# good internet real estate



## I_don't_know (Sep 28, 2012)

If a person is looking for land in a large area more often than not a local RE agent will not cover enough territory. I have been to Zillo, but what other wide range real estate co work over the internet?


----------



## Gianni (Dec 9, 2009)

Realtor.com will get you shared listings in an area.


----------



## ChristieAcres (Apr 11, 2009)

If you are working with an Agent, they can pull listings all over the world. I am a bit confused what you mean by not covering enough territory, as it is so easy to do using the technology we currently have.

A good motivated Agent will even go a step further. No properties meeting the criteria? An Agent often can get listings of properties matching.

I should add Are you referring to an Agent who will travel? Plenty do who specialize in undeveloped property.


----------



## Dusky Beauty (Jan 4, 2012)

Zillow and Landsofamerica.com are the best ones I think. Sometimes United Country if they cover the state you are looking.


----------



## simi-steading (Sep 27, 2012)

I found a really interesting site yesterday for searching for places in an area.. 

www.Hotpads.com

Once you start a search for the area or say state you are looking in, it will display a map, as you zoom in on the map, it will start showing dots for places for sale. You can hover over the place, and it will give you the price and maybe bedrooms or size land. You can click on it, and it will give you the complete MLS listing.

I wish I would have found it before I found the place we're buying. It would have made looking for what we wanted a lot easier.
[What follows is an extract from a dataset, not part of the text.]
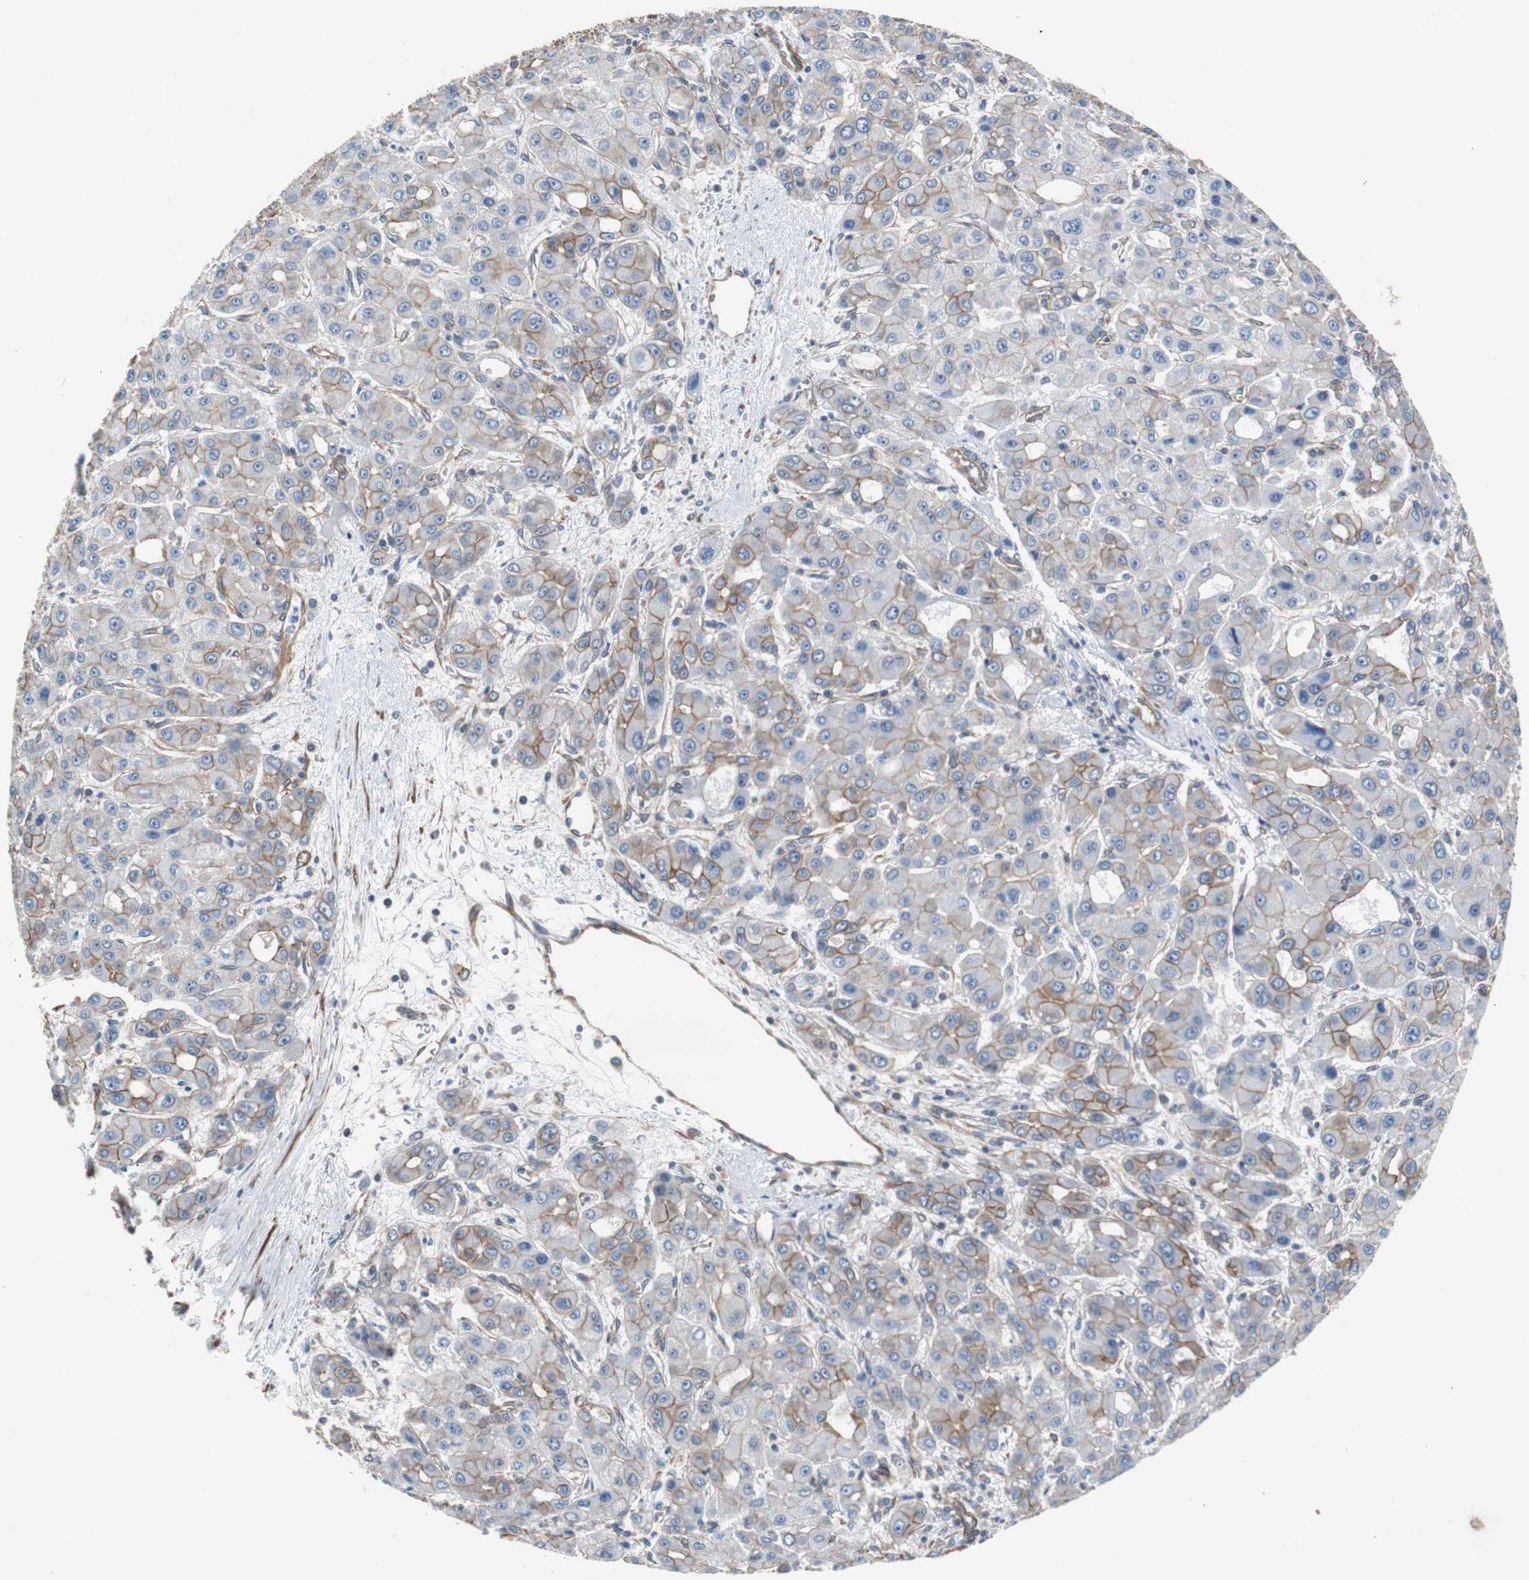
{"staining": {"intensity": "weak", "quantity": "25%-75%", "location": "cytoplasmic/membranous"}, "tissue": "liver cancer", "cell_type": "Tumor cells", "image_type": "cancer", "snomed": [{"axis": "morphology", "description": "Carcinoma, Hepatocellular, NOS"}, {"axis": "topography", "description": "Liver"}], "caption": "Weak cytoplasmic/membranous expression for a protein is appreciated in about 25%-75% of tumor cells of liver cancer (hepatocellular carcinoma) using immunohistochemistry.", "gene": "KIF3B", "patient": {"sex": "male", "age": 55}}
Kinda blows me away how much stuff in some areas are for sale.. Almost makes it look like everything is for sale...


----------



## I_don't_know (Sep 28, 2012)

Thank all of you. I had an auto accident and may have to sell my dream. Still debating.


----------



## Trailsend (Apr 20, 2012)

Also Landwatch is a good website and Horseclicks


----------



## roadless (Sep 9, 2006)

I found my beautiful land ( that is now for sale ) through unitedcountry.com


----------



## oregon woodsmok (Dec 19, 2010)

Check the real estate section on Craigslist and also the farm and ranch section.


----------



## ChristieAcres (Apr 11, 2009)

Real Estate Agents can find properties not even listed, yet... Also those which are not in foreclosure, by soon to hit the lists....


----------



## rickfrosty (Jun 19, 2008)

simi-steading said:


> I found a really interesting site yesterday for searching for places in an area..
> 
> HotPads - Map Search for Real Estate, Apartments and Houses for Rent, Foreclosures and Homes for Sale
> 
> ...


Tried that site for my state (ME), and it only worked for the larger towns - nothing at all near me.


----------



## davidjeters (Nov 13, 2012)

You can try these sites.

LandsofAmerica.com - Land for Sale, Farms for Sale, Ranches for Sale, Acreage
LandAndFarm.com - Land for sale, Farms for sale, Rural Property for sale
Homes for Sale, Real Estate, Land, New Homes : HomesAndLand

Hope this helps!


----------



## ChristieAcres (Apr 11, 2009)

Just a heads up... Want the best deal, get in on a property you can only snag when the price drops or right when it hits the market? Secure a good Realtor, who will spend the time. As an Agent, I searched 100s of listings, checked price reductions multiple times/day, and helped my Clients secure a house before a bidding war resulted! They got a screaming deal on the property. For those who aren't aware of it, Agents have access to the MLS, which all other Sites pool from. Very few pool in real time, so the quickest way to hear about new Listings and price reductions, is to work with a Realtor.


----------



## rickfrosty (Jun 19, 2008)

lorichristie said:


> Just a heads up... Want the best deal, get in on a property you can only snag when the price drops or right when it hits the market? Secure a good Realtor, who will spend the time. As an Agent, I searched 100s of listings, checked price reductions multiple times/day, and helped my Clients secure a house before a bidding war resulted! They got a screaming deal on the property. For those who aren't aware of it, Agents have access to the MLS, which all other Sites pool from. Very few pool in real time, so the quickest way to hear about new Listings and price reductions, is to work with a Realtor.


 Amen, true words.


----------